WHAT YOU WILL DO >>
Go through the records, and copy each line in which the string "round" is present.

──────── RECORDS FOR THIS TASK

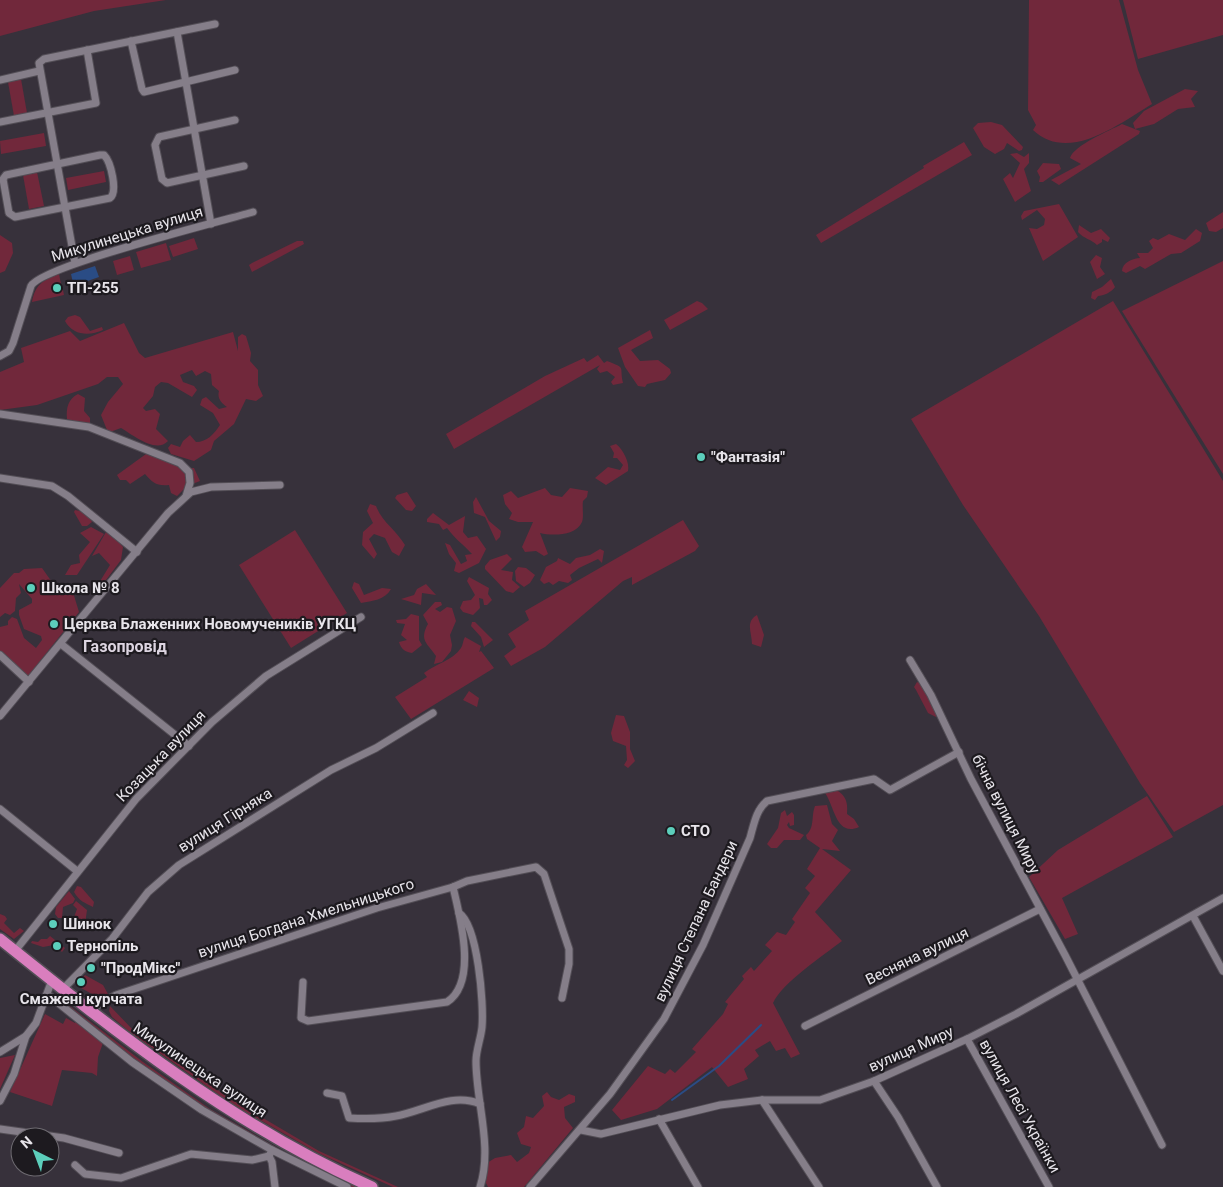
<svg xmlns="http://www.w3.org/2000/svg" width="1223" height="1187" viewBox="0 0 1223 1187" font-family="Roboto,sans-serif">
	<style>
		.green { fill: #71283b }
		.water { fill: #2a4c85 }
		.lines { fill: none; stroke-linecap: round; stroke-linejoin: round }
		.stream { stroke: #2a4c85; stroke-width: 2 }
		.minor-casing { stroke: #534e56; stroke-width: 9 }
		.trunk-casing { stroke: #534e56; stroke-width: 14 }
		.minor { stroke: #857e89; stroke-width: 7 }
		.trunk { stroke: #d97ebe; stroke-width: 11 }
		.poi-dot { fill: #5ccebb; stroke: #1d1a1f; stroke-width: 2 }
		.labels { text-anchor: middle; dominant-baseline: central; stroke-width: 4.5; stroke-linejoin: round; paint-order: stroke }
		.street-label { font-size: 15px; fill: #e8e5eb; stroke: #1d1a1f }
		.poi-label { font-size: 15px; font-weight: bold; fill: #e8e5eb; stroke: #1d1a1f; text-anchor: start }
		.neighbourhood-label { font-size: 16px; font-weight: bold; fill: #ddd5e1; stroke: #1d1a1f }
	</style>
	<rect width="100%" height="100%" fill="#37313b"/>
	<g class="green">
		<path d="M0,0H166L94,11L0,36Z"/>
		<path d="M1029,0H1119L1138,70L1152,104C1120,123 1069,164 1033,130L1036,125L1028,110Z"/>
		<path d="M1123,0H1223V35L1138,59Z"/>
		<path d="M21,79L27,113L14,116L8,82Z"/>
		<path d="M1185,89L1198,91L1191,99L1195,107L1178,109L1154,124L1135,129L1133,123L1144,111Z"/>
		<path d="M991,122L1002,125L1023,147L1022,150L1019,151L1007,143L1004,149L995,154L984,147L973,128L978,123Z"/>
		<path d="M1122,124L1140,131L1139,134L1059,185L1051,180L1081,164L1070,158C1074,145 1109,131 1122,124Z"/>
		<path d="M44,133L46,146L1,154L0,141Z"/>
		<path d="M964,142L972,155L821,243L816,235L924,168L923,166Z"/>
		<path d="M1017,153L1024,157L1029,153V163L1024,169L1031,191L1015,202L1003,179L1010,173L1013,178L1020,163L1010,154Z"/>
		<path d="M1043,163L1059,164L1061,169L1043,182H1039L1040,177L1037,171Z"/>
		<path d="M104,171L106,182L68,190L66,178Z"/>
		<path d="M37,172L44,206L29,209L23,175Z"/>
		<path d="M1059,204L1078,237L1043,261L1029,228L1037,229L1044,225L1045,219L1037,210L1022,220L1021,216L1024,211Z"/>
		<path d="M1223,212V228L1216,232L1209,231L1206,223Z"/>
		<path d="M1079,225L1091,233L1101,229L1110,238L1108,242L1102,239V242L1097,245C1091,239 1084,239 1078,232Z"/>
		<path d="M1196,229L1202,233L1200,241L1181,253L1171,254L1145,269L1140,266L1126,273L1122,271C1122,263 1133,258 1140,258L1137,253H1148L1153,248L1149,241L1153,238L1158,240L1169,234L1185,240Z"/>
		<path d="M0,235L12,243L13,253L5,271L0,273Z"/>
		<path d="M194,238L198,249L173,257L169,246Z"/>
		<path d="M297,241H303L304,244L252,272L249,265L252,263Z"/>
		<path d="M166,243L171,260L141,268L136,252Z"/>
		<path d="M1096,255L1102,258L1100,267L1105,274L1097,279L1090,262Z"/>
		<path d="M130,256L134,270L117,275L113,261Z"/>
		<path d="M1223,261V474L1122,311Z"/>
		<path d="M59,274L61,284L52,286L53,292L63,290L64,295L32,302C35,284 44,280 59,274Z"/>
		<path d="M1111,279L1115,287C1112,292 1103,296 1098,296L1095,300L1091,298L1092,292L1102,287Z"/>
		<path d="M697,301L702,303L708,309L670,330L664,320Z"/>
		<path d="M1113,301L1223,481V805L1174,832L1140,783L1039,616L963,505L911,419Z"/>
		<path d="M75,315L80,317L90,331L102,327L103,330C90,336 73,336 65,321L68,317Z"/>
		<path d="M124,323L139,353L145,358L233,332L238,351V337L242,334L246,336L251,353L250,361L258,370V385L263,396L256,401L246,399L234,424L214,441L211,450L194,461L171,454L168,448L171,444L180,447L183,441L190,435L196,442C207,442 214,434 220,425L213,413L200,405L202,399L206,397L219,409L227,407C221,403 217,398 219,391L212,385L211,374L205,371L196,376L192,370L180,375L183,382L194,386L197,390L192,397L168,383L161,382L155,387L153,396L143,408L146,411L155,409L160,414L156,429L168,441C156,454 133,435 121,428L110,432L107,430L101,415L108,402L123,384L118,377H107L98,384L37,405L0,410V372L24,362L21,348L70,331L80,341Z"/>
		<path d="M650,330L653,338L631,350L640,361L658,360L670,369L671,373L665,380L647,384L645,387L638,386L625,367L618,348Z"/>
		<path d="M598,355L604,363L607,361C627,369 619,365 623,383L613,385L611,382L615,377L607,371L600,373L597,369L600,365L454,449L446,434L545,376L584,358L587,362Z"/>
		<path d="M78,394L85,398L84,411L90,418V426L67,419C66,408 68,399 78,394Z"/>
		<path d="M616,444C623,449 630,463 628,471L606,485L595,478L608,467L620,470L623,465L617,458H613L614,453L610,446Z"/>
		<path d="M146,454C163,456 172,469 194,468L200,481L187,486L177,496L171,493L169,485C156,486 153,483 145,474L130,484L126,480H120L117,475Z"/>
		<path d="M545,488L551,495L562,497L570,488L588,491L587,497L583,501C582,507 584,517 582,522C576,536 552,536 540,533L548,554L544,556L536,551L525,552L522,547L533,522H518L509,519L512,513L505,504L503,495L511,491L518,498Z"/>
		<path d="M407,492L416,506L412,511L406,510L395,498L397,495Z"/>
		<path d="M476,497L489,521L501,531L500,537L496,541L485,517L474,513L473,502Z"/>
		<path d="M370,504L376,506C382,522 396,530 405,545L399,556L392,552L385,538L374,534L369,539L377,554L374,559L362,545L363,532L373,523L367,511Z"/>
		<path d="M75,510L88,513L92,522L87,526H82L74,512Z"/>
		<path d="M433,513L449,525L465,516L463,532L468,538L477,536L486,549L479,563L459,573L454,571L456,563L449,554L445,543L450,545L461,564L467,561L465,555L472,554C463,544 455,539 447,528L443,530L439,524L427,522V519Z"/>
		<path d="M683,520L699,546L695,551L632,585V577L623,581L545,647L511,666L504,656L516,647L508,634L529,620L525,611Z"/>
		<path d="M91,527L104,534L77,575H65L71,565L80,563L79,555L90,542L80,533Z"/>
		<path d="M295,530L347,613L291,648L239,565Z"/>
		<path d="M106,532H110L123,547L121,560L106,580L94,591L110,565L99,553L92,556Z"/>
		<path d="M600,549L604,551L602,563L598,559L579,568L570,575L572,580L568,583L559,581L553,585L549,582L544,584L540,580L546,567L557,561L558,558L570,564L576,558L590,555Z"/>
		<path d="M507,554L512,559L501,570L513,572L512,580L520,587L513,593L506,591L485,569V566L490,560Z"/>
		<path d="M518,567L526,568L535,575L530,583L524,587L516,581L515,571Z"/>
		<path d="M42,568L54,585L66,592L72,589L79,612L28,676L0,659V627L8,625V621L12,617L17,619L24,638L36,648L42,640L41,636L24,629L19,615V610L32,603V599L19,584L21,593L16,598L15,611L10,615L5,613L0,617V588L14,573H19L24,569Z"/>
		<path d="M469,577L489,588L488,594L492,600L487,605H484L483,599L479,598L480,608L473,615L463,612L460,608L463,601L471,600L475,595L467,581Z"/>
		<path d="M354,582L359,584L364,595L382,588L391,589C385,600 372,601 361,603L352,588Z"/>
		<path d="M426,584L436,595L422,593L421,605L401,599L414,595L417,589Z"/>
		<path d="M435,602H441L442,605L435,609L440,612L447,607L452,608L456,621L450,635L452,645L451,651L442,662L434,664L436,656C427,643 419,640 428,624L423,615Z"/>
		<path d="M411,614L419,616V640L422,645L412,653C405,652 401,649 399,642L407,640L401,635L405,624L397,623L396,620L406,619Z"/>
		<path d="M757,615L764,635L761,647L752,644C752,632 745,622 757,615Z"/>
		<path d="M472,622H475L493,640L484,647L481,637L471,626Z"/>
		<path d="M465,637L481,646L479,652L481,651L494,668L411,719L395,697L427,677L424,673C435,664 452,661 461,648C463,645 463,640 465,637Z"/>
		<path d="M917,682L922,684L936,712V717L928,713L916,690L914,687Z"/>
		<path d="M469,691L479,698L477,707L463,700Z"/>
		<path d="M616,715L624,716L630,732V749L635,761L628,768L624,765L627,760L626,746L613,741L611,733Z"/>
		<path d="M825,785C841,791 849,796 847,814L854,819L859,827C835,838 834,802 824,792Z"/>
		<path d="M1147,796L1173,837L1062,898L1078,934L1065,939L1029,877L1058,850Z"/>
		<path d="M827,805L832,824L838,830L832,841L840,851L822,849L851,870L815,912L842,941C824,955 782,983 773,1003L800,1054L791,1058L785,1048L776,1051L770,1041L755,1050L759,1056L744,1069L748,1079L728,1087L712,1067L657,1109L621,1120L612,1110L648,1066L665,1074L670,1069L675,1073L696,1052L692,1049L723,1014L728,1004L725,1002L744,979L742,976L751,967L754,971L772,951L765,945L777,932L786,935L795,922L792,919L810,893L805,888L815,876L807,869L820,848L807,839L806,835C815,828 811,816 815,806Z"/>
		<path d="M785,810L787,816L792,812L794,815V825L790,826L789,822L787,825L789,828L804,835L800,840H784L777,848H771L767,844L778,828L781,813Z"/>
		<path d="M77,886L81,887L94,902L93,907C85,903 79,901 74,892Z"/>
		<path d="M69,891L75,899L73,903L63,907L62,918H58L55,914L56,907Z"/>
		<path d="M76,901L87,910L85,924L78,928L71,925L77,909L73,905Z"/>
		<path d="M0,914L5,916L7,919L4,923L14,933L20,928L24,931L14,939L0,929Z"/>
		<path d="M50,936L65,948L62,952L54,945L43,947L31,943L32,941L38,942L41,939H47Z"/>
		<path d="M85,975L103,985L108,994L94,995L81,988L85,983L82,979Z"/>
		<path d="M58,997L143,1062L210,1109L293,1157L356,1187H351C263,1146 180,1097 104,1036C90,1024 69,1012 58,997Z"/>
		<path d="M110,1006L133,1030L156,1048L234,1101L319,1151L398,1187H393L318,1153L232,1104L131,1033L112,1017L109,1011Z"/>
		<path d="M45,1014L63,1024L66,1018L75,1023L76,1020L104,1040L98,1057L97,1076L92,1073L62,1070L52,1106L10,1092Z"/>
		<path d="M15,1055L0,1089V1058Z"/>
		<path d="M547,1092L551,1097L559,1100L569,1094L575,1096V1102L564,1107L565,1118L573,1128L524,1187H488L486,1183L487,1163L495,1158L511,1155L517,1162L529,1153L531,1147L521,1144L517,1133L524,1127L526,1116L533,1118L544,1106L542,1096Z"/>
	</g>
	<path class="water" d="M95,266L99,277L79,284L73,283L71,274Z"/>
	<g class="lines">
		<path class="stream" d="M672,1100L719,1066L761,1025"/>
		<defs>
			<g id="minor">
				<path d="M177,32L211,224"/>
				<path d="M131,41L142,89L144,92L235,70"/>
				<path d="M0,80L39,71"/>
				<path d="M235,120L159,137L155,145L162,179L167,183L244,166"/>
				<path d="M0,122L96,103L87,50"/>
				<path d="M100,155H104C111,162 118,192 110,198L15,217L9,213L3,179L6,175Z"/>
				<path d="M75,263L39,63L44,59L215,24"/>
				<path d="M0,356L9,351L13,343L31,286C41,266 222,221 253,212"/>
				<path d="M0,414L89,427L180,463L189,472L190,483L186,496"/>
				<path d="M0,478L52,486L68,496L137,552"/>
				<path d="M61,644L189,746"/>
				<path d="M0,655L29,682"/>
				<path d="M910,660L931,695L971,779L1065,955L1162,1145"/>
				<path d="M0,716L168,513L191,492L211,487L280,485"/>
				<path d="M0,809L77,871"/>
				<path d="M459,913C478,926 484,1004 482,1027C481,1038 476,1050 476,1061C476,1102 493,1147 480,1187"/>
				<path d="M1193,916L1223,971"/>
				<path d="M15,951L136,799L212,722L266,676L361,617"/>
				<path d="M303,982L301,1018L308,1021L447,1002C478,982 460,917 453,887"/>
				<path d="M63,989L112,939L148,892L179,865L331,770L376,748L433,713"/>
				<path d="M47,994L132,1062L202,1110L272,1150L269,1156"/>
				<path d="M90,1010L116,995L377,908L453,887L467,881L536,867L544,874L569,949V964L562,998"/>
				<path d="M805,1026L1040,909"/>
				<path d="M967,1039L1049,1187"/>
				<path d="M0,1052L26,1036"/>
				<path d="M874,1081L898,1117L937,1187"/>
				<path d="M327,1093L342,1096L349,1118C365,1119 381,1119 396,1116C424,1111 452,1092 480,1104"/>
				<path d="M762,1100L819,1187"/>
				<path d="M0,1101L14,1074L26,1036L36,1023L52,980"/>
				<path d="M659,1119L698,1187"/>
				<path d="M0,1129L64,1138L119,1153"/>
				<path d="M581,1130L601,1134L720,1105L762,1100H820L874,1081L967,1039L1016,1014L1223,898"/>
				<path d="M272,1150L347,1187"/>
				<path d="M269,1156L272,1162L275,1187"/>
				<path d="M75,1165L85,1174L121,1178L191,1154L252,1160L269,1156"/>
				<path d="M530,1187L610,1094L664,1019L703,945L750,838C754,824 756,810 767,801L874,779L890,790L959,752"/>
			</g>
			<path id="trunk" d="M0,939C117,1033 234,1126 372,1187"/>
		</defs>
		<use href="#minor" class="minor-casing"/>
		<use href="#trunk" class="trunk-casing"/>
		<use href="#minor" class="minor"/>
		<use href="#trunk" class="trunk"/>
	</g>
	<g class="poi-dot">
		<circle cx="57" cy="288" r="5"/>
		<circle cx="701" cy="457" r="5"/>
		<circle cx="31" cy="588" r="5"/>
		<circle cx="54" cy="624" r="5"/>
		<circle cx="671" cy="831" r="5"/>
		<circle cx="53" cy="924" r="5"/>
		<circle cx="57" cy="946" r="5"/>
		<circle cx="91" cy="968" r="5"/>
		<circle cx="81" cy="982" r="5"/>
	</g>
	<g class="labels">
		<g class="street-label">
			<text transform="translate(127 234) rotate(-17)">Микулинецька вулиця</text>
			<text transform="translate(161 756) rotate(-46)">Козацька вулиця</text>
			<text transform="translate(1006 814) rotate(63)">бічна вулиця Миру</text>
			<text transform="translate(225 820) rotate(-32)">вулиця Гірняка</text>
			<text transform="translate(306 918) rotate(-18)">вулиця Богдана Хмельницького</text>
			<text transform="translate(696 921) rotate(-65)">вулиця Степана Бандери</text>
			<text transform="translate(917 956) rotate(-26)">Весняна вулиця</text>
			<text transform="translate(911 1049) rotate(-24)">вулиця Миру</text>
			<text transform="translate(200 1070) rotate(34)">Микулинецька вулиця</text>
			<text transform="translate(1020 1106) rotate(61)">вулиця Лесі Українки</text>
		</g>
		<g class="poi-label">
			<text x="67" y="288">ТП-255</text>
			<text x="711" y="457">"Фантазія"</text>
			<text x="41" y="588">Школа № 8</text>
			<text x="64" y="624">Церква Блаженних Новомучеників УГКЦ</text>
			<text x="681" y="831">СТО</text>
			<text x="63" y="924">Шинок</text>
			<text x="67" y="946">Тернопіль</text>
			<text x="101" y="968">"ПродМікс"</text>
			<text x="81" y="999" text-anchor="middle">Смажені курчата</text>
		</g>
		<g class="neighbourhood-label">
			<text x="125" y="646">Газопровід</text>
		</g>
	</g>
	<g transform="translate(35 1152) rotate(318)"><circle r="24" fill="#1d1a1f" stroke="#6e6b71"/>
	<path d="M0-4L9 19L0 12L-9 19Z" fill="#5ccebb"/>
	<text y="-8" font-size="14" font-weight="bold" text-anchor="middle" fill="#e8e5eb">N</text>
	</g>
</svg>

────────────────

TASK ANSWER >>
		.lines { fill: none; stroke-linecap: round; stroke-linejoin: round }
		.labels { text-anchor: middle; dominant-baseline: central; stroke-width: 4.5; stroke-linejoin: round; paint-order: stroke }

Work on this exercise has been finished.